Isochrone-cloud fitting and asteroseismology of the Kepler open cluster NGC6866

TL;DR

This study compares isochrone-based and asteroseismic age estimates for the open cluster NGC 6866, revealing significant sensitivities to input physics and initial conditions in stellar modeling.

Contribution

Developed an isochrone-cloud fitting method that incorporates a range of input physics, and applied it alongside asteroseismology to better constrain cluster ages.

Findings

Isochrone ages vary significantly with input physics (690 vs. 467 Myr).

Asteroseismic and isochronal masses agree, but ages differ due to internal mixing.
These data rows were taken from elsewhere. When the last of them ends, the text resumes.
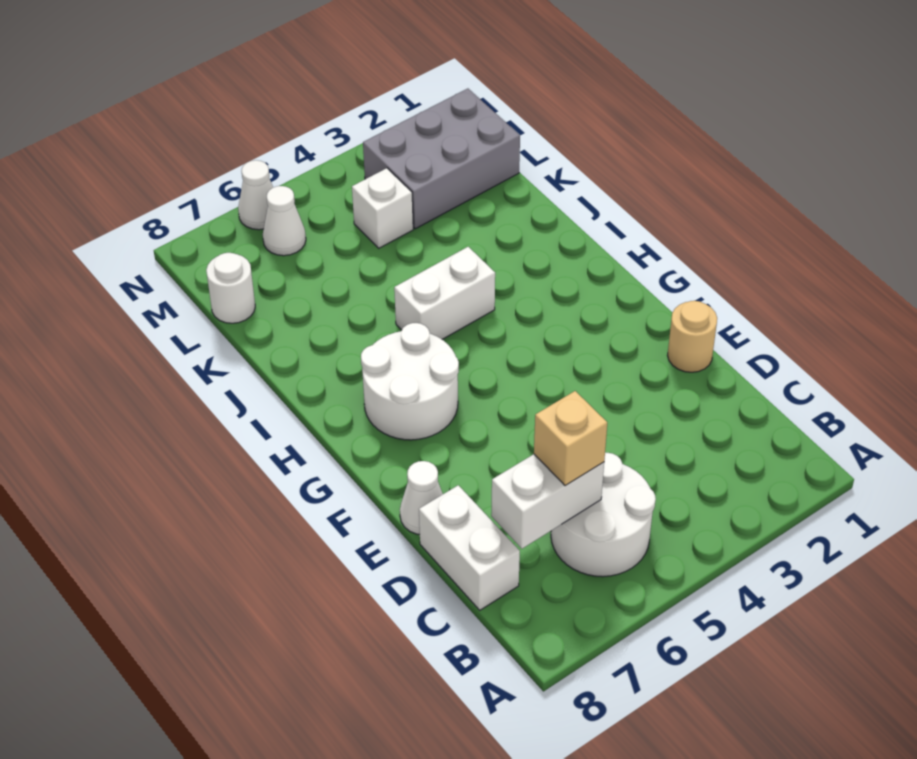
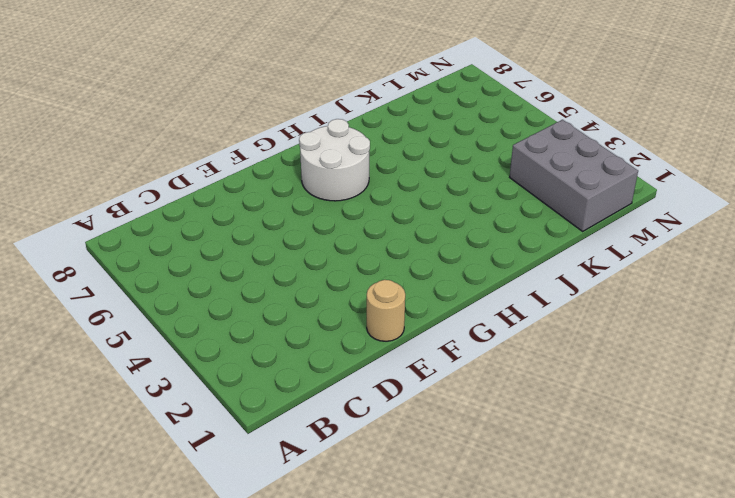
none -> white 2x2 round brick [551,453,656,577]
none -> white 1x2 brick [419,485,520,610]
none -> white 1x1 cone [400,461,443,534]

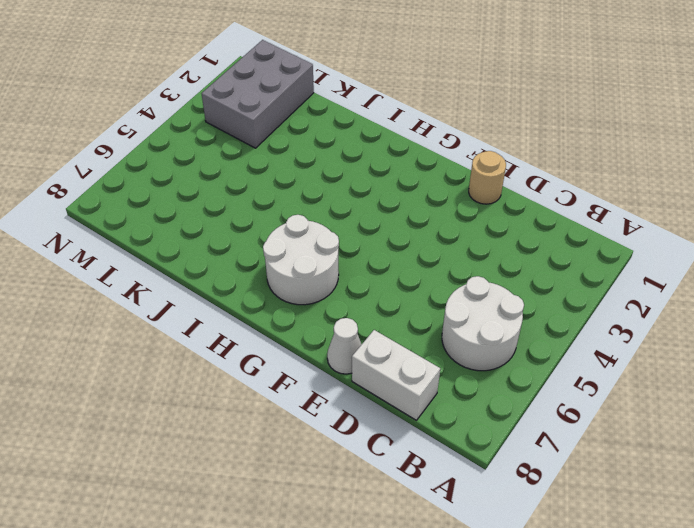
none -> white 1x2 brick [394,247,495,339]
none -> white 1x1 brick [352,168,413,248]
none -> white 1x1 round brick [206,253,255,323]

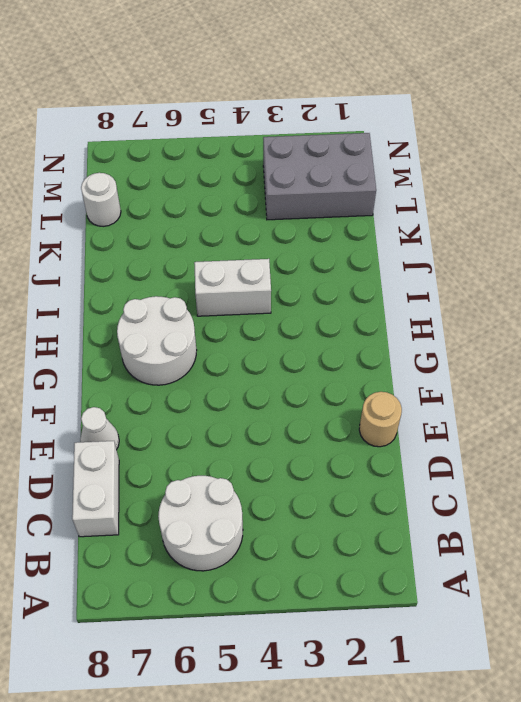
none -> white 1x1 brick [352,168,413,248]
none -> white 1x1 cone [263,186,306,256]
none -> white 1x1 cone [238,160,273,230]

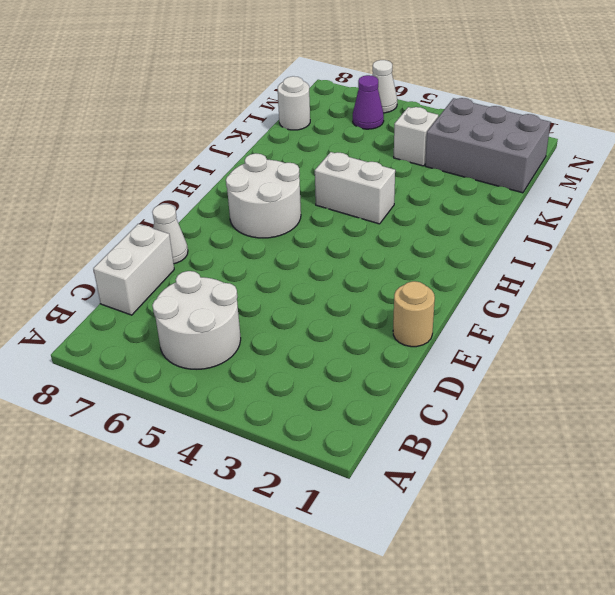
purple 1x1 cone [353,75,384,129] -> white 1x1 cone [263,186,306,256]
none -> white 1x2 brick [491,454,604,549]
none -> tan 1x1 brick [534,391,607,486]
Shared cluster age modelling yields an age of 759 Myr, aligning with one isochrone estimate.

Abstract

We investigate how isochrones computed with different input physics and initial conditions affect the age dating of the open cluster NGC 6866, and compare the results with asteroseismic ages derived from Kepler photometry. Using Gaia DR3 data, we identified 180 cluster members with a clustering algorithm. We then developed an isochrone-cloud fitting method that accounts for a range of free parameters in the input physics. Variable stars were subsequently identified among the cluster members. For 19 g-mode pulsators, we carried out modelling with a dedicated grid of rotating stellar models, constrained by spectroscopic and photometric parameters, the asymptotic gravity-mode period spacing, and the near-core rotation rate. We considered two cases: modelling each pulsator individually and modelling them under the assumption of a common cluster age. PARSEC and MIST isochrones yield discrepant ages of 690 and 467 Myr, respectively. The isochrone-cloud fit indicates an initial critical rotation distribution peaking at 0.6, about a factor of two higher than inferred from asteroseismology. The seismic modelling shows agreement between seismic and isochronal masses, but substantial differences in the derived ages due to differences in internal mixing. When the g-mode pulsators are modelled with a shared cluster age, we obtain 759 Myr, consistent with the PARSEC isochronal age. We conclude that age dating of open clusters is sensitive to the adopted input physics and initial conditions, highlighting the need for better calibrated stellar evolutionary models.